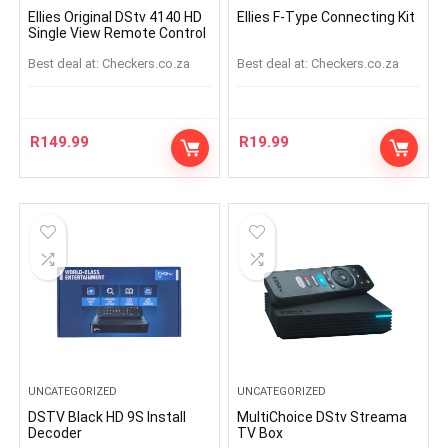
Ellies Original DStv 4140 HD
Ellies F-Type Connecting Kit
Single View Remote Control
Best deal at:
checkers.co.za
Best deal at:
checkers.co.za
R
149.99
R
19.99
UNCATEGORIZED
UNCATEGORIZED
DSTV Black HD 9S Install
MultiChoice DStv Streama
Decoder
TV Box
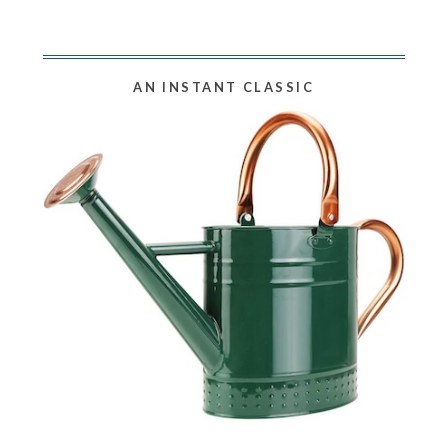
AN INSTANT CLASSIC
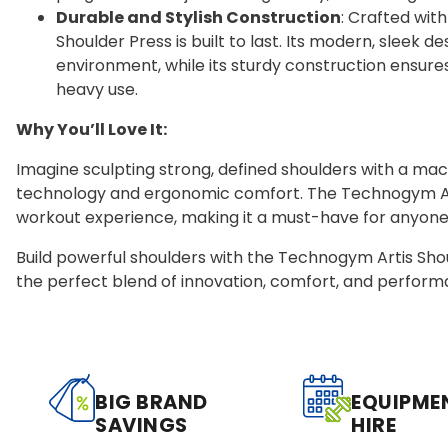
Durable and Stylish Construction
: Crafted with
Shoulder Press is built to last. Its modern, slee
environment, while its sturdy construction ensur
heavy use.
Why You’ll Love It:
Imagine sculpting strong, defined shoulders with a ma
technology and ergonomic comfort. The Technogym Arti
workout experience, making it a must-have for anyone 
Build powerful shoulders with the Technogym Artis Sh
the perfect blend of innovation, comfort, and perform
BIG BRAND
EQUIPME
SAVINGS
HIRE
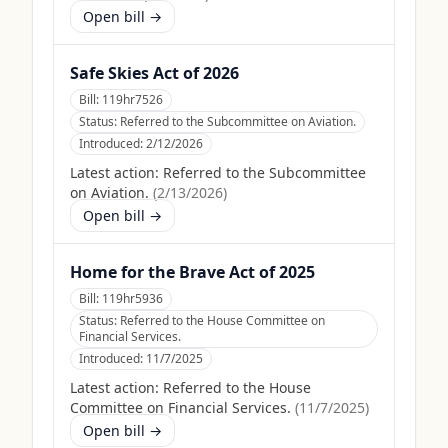
Open bill →
Safe Skies Act of 2026
Bill:
119hr7526
Status:
Referred to the Subcommittee on Aviation.
Introduced:
2/12/2026
Latest action:
Referred to the Subcommittee
on Aviation.
(
2/13/2026
)
Open bill →
Home for the Brave Act of 2025
Bill:
119hr5936
Status:
Referred to the House Committee on
Financial Services.
Introduced:
11/7/2025
Latest action:
Referred to the House
Committee on Financial Services.
(
11/7/2025
)
Open bill →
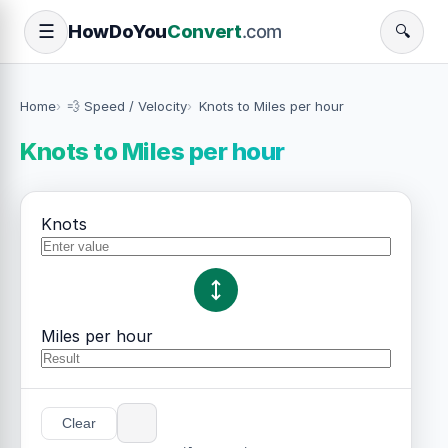
How
Do
You
Convert
.com
☰
🔍
Home
💨 Speed / Velocity
Knots to Miles per hour
Knots to Miles per hour
Knots
Miles per hour
Clear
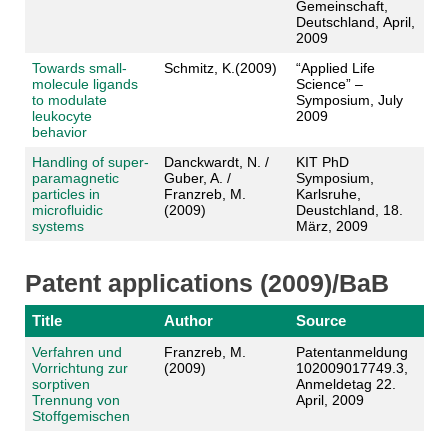
Gemeinschaft,
Deutschland, April,
2009
Towards small-
Schmitz, K.(2009)
“Applied Life
molecule ligands
Science” –
to modulate
Symposium, July
leukocyte
2009
behavior
Handling of super-
Danckwardt, N. /
KIT PhD
paramagnetic
Guber, A. /
Symposium,
particles in
Franzreb, M.
Karlsruhe,
microfluidic
(2009)
Deustchland, 18.
systems
März, 2009
Patent applications (2009)/BaB
Title
Author
Source
Verfahren und
Franzreb, M.
Patentanmeldung
Vorrichtung zur
(2009)
102009017749.3,
sorptiven
Anmeldetag 22.
Trennung von
April, 2009
Stoffgemischen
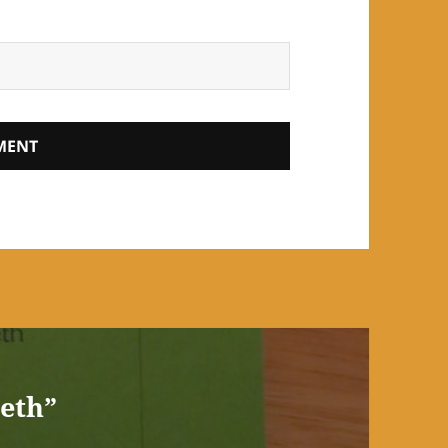
beth”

### Try it
Write every line above out again exactly; pictures do not belong in the copy.

### Answer space
Ellies Original DStv 4140 HD
Ellies F-Type Connecting Kit
Single View Remote Control
Best deal at:
checkers.co.za
Best deal at:
checkers.co.za
R
149.99
R
19.99
UNCATEGORIZED
UNCATEGORIZED
DSTV Black HD 9S Install
MultiChoice DStv Streama
Decoder
TV Box
AN INSTANT CLASSIC
Durable and Stylish Construction
: Crafted with
Shoulder Press is built to last. Its modern, slee
environment, while its sturdy construction ensur
heavy use.
Why You’ll Love It:
Imagine sculpting strong, defined shoulders with a ma
technology and ergonomic comfort. The Technogym Arti
workout experience, making it a must-have for anyone 
Build powerful shoulders with the Technogym Artis Sh
the perfect blend of innovation, comfort, and perform
BIG BRAND
EQUIPME
SAVINGS
HIRE
Open bill →
Safe Skies Act of 2026
Bill:
119hr7526
Status:
Referred to the Subcommittee on Aviation.
Introduced:
2/12/2026
Latest action:
Referred to the Subcommittee
on Aviation.
(
2/13/2026
)
Open bill →
Home for the Brave Act of 2025
Bill:
119hr5936
Status:
Referred to the House Committee on
Financial Services.
Introduced:
11/7/2025
Latest action:
Referred to the House
Committee on Financial Services.
(
11/7/2025
)
Open bill →
How
Do
You
Convert
.com
☰
🔍
Home
💨 Speed / Velocity
Knots to Miles per hour
Knots to Miles per hour
Knots
Miles per hour
Clear
Gemeinschaft,
Deutschland, April,
2009
Towards small-
Schmitz, K.(2009)
“Applied Life
molecule ligands
Science” –
to modulate
Symposium, July
leukocyte
2009
behavior
Handling of super-
Danckwardt, N. /
KIT PhD
paramagnetic
Guber, A. /
Symposium,
particles in
Franzreb, M.
Karlsruhe,
microfluidic
(2009)
Deustchland, 18.
systems
März, 2009
Patent applications (2009)/BaB
Title
Author
Source
Verfahren und
Franzreb, M.
Patentanmeldung
Vorrichtung zur
(2009)
102009017749.3,
sorptiven
Anmeldetag 22.
Trennung von
April, 2009
Stoffgemischen
beth”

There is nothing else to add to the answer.